» Passage shown:
Lab setup for Experiment 3

Reflection-
We came to know and understand the ideas we learned last week through experiments. I still have questions about why temperature affects pressure. I think my participation in class this past week was really good this week. I need to work on allowing other people to do the work and encouraging them to do be able to do the work without me. I would rate myself a 9 out of ten because I understand almost all of the concepts. I still need to work on reflecting more in my notebook about the experiments we do. My ideas have changed because now I know some of the variables that affect pressure.

Particles

     The main ideas we learned this past week were the states of matter and their energies. This week we focused on proving that particles move and that hot particles move faster than cold particles. These two main ideas go together because learning about particles helps us learn more about states of matter and their energies. Some important details of the main ideas are that the  three states of matter, solids liquids and gasses, move differently. Solids move in a constricted, aligned formation. Liquids move with more fluidity and then gas moves even more freely. We did two experiments this past week, one called The Popcorn Experiment and The Dye Experiment. We also watched a series of short videos on the particles of solids liquids and gasses.

  The Popcorn Experiment-
The popcorn experiment was an experiment to prove that particles or molecules moved. The first thing we did was have Dr. Finnan pop a bag of popcorn. Then he went into the corner of the room and opened the bag of popcorn. He told us to raise our hand when we smelled the popcorn. Since I was very close to Dr. Finnan and the popcorn bag I was one of the first people to smell the popcorn. Over time everyone in the class raised their hand. This proves that gas particles moved, because the gas particles moved from in the popcorn bag to across the classroom. To make sure the popcorn particles weren't being pushed by any outside forces Dr. Finnan closed the doors and turned the fan off. Because gas particles move so fast it allowed the smell to travel relatively quickly throughout the class room. Then my group white boarded the popcorn traveling around the room.

Our group's whiteboard representation of The Popcorn Experiment

 The Dye Experiment-
The Dye Experiment was an experiment to prove that particles or molecules that are heated move faster than particles that are cold. The first thing we did was fill to vials with green food coloring and two beakers with water. The first beaker should be filled with hot water and the second beaker should be filled with cold water. Then you put the green dye in both of the beakers. We noticed that the green dye in the beaker with the cold water mixed in slower that the beaker with the hot water. This proves that hot water particles move faster than cold water particles because the green dye mixed faster in the hot water. My group then white boarded the experiment. We used the technique called story board where we drew the representation of four different stages in the experiment.

» Directive A: In the particle experiments passage, why did Dr. Finnan close the doors and turn off the fan during the popcorn experiment?
» Directive B: Please carry on the particle experiments passage from its final sentence, keeping the same voice.

» Available data:
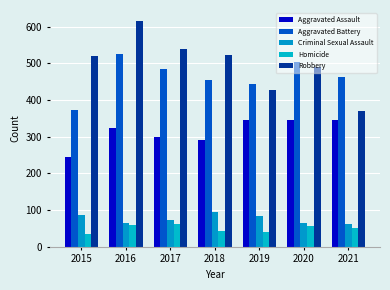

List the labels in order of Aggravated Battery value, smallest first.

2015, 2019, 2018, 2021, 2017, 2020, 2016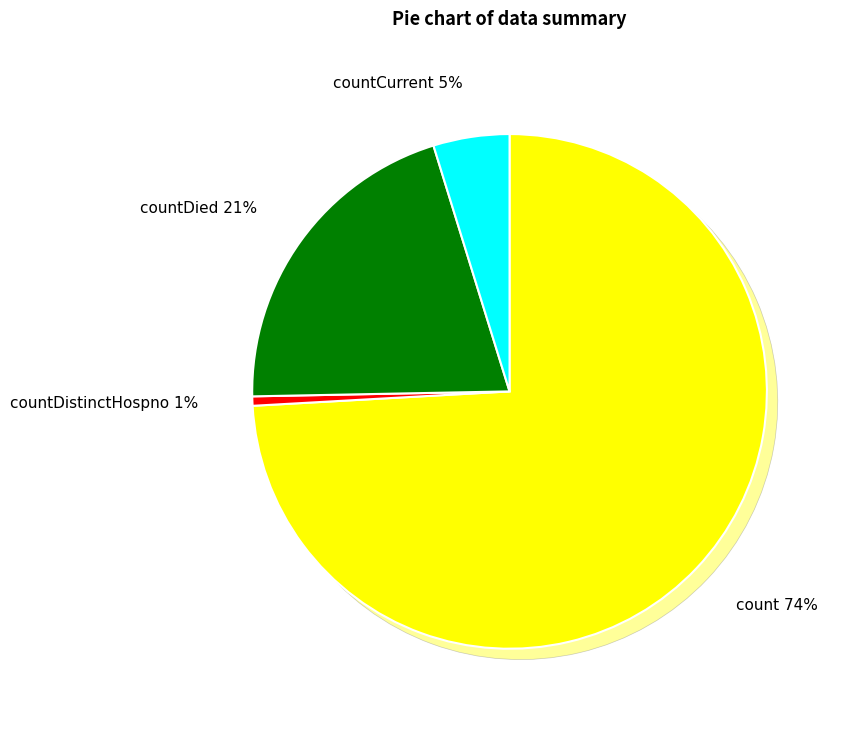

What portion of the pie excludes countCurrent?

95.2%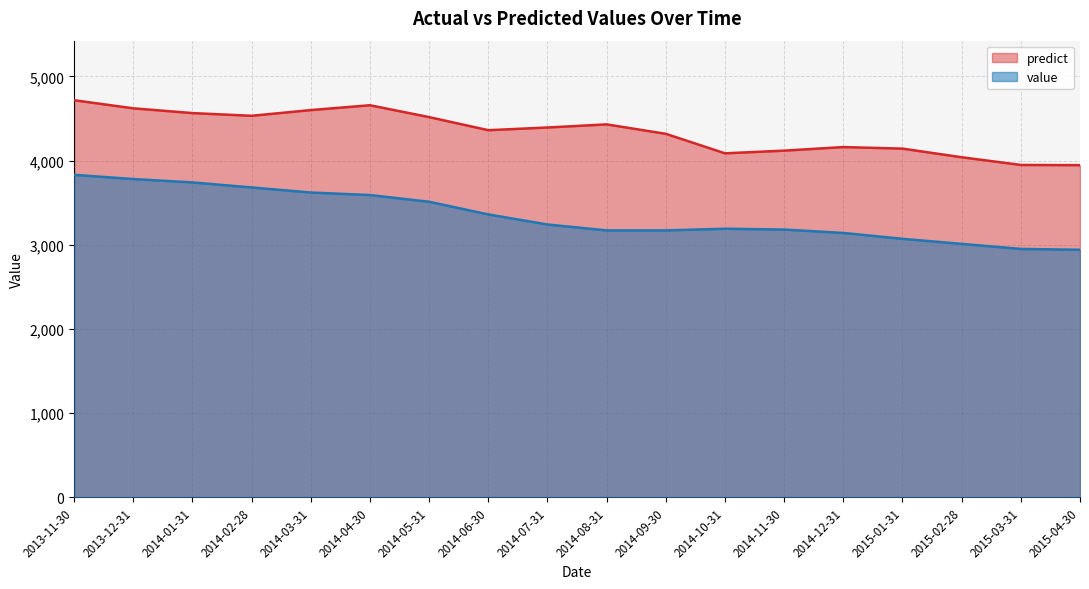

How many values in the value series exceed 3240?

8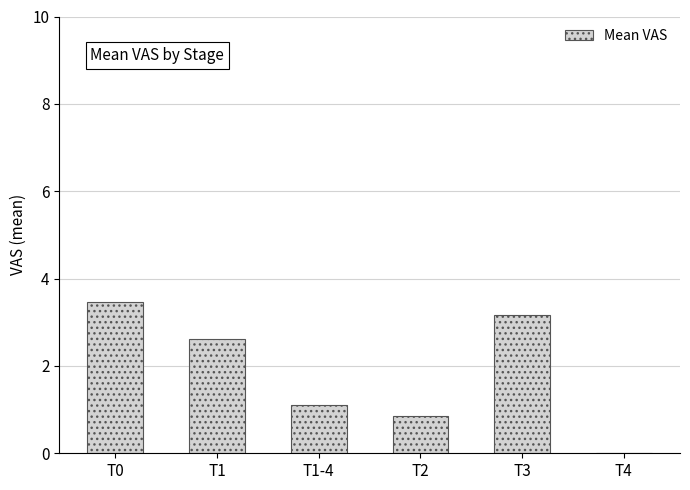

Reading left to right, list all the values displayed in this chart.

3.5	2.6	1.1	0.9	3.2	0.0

» Answer A: To make sure the popcorn particles weren't being pushed by any outside forces.

» Answer B:
Dye just added to hot and
 cold water

Our group's story board
 whiteboard representation 

Hot and cold water after given time to mix

 Reflection-
We came to know and understand the ideas we learned this week through experiments and watching short videos about the ideas we focused on in the experiments. I don't have any pressing questions this week because in previous science classes we learned about the stages of matter. I think my participation in class this week was very good. I think I was focused and on task. I would rate myself a 9 out of ten on the ideas we learned last week because I understand them very well.  My ideas have changed because now I know about the particle differences between solids, liquids and gasses.

Density and Thickness

        The main ideas that we learned this past week were density and thickness. These main ideas go together because the experiment we did with thickness had two different types of aluminum foil, and one was more dense than the other. Some important things to know about density are the different ways to find density. One way to find density is to use the formula density=mass divided by volume. You could also use the formula that Dr. Finnan taught us, and if you have a graph you could use the slope of the line as the density. We did two experiments this week to help us learn the material. We did a experiment called density of gas, and thickness of a thin layer was the other.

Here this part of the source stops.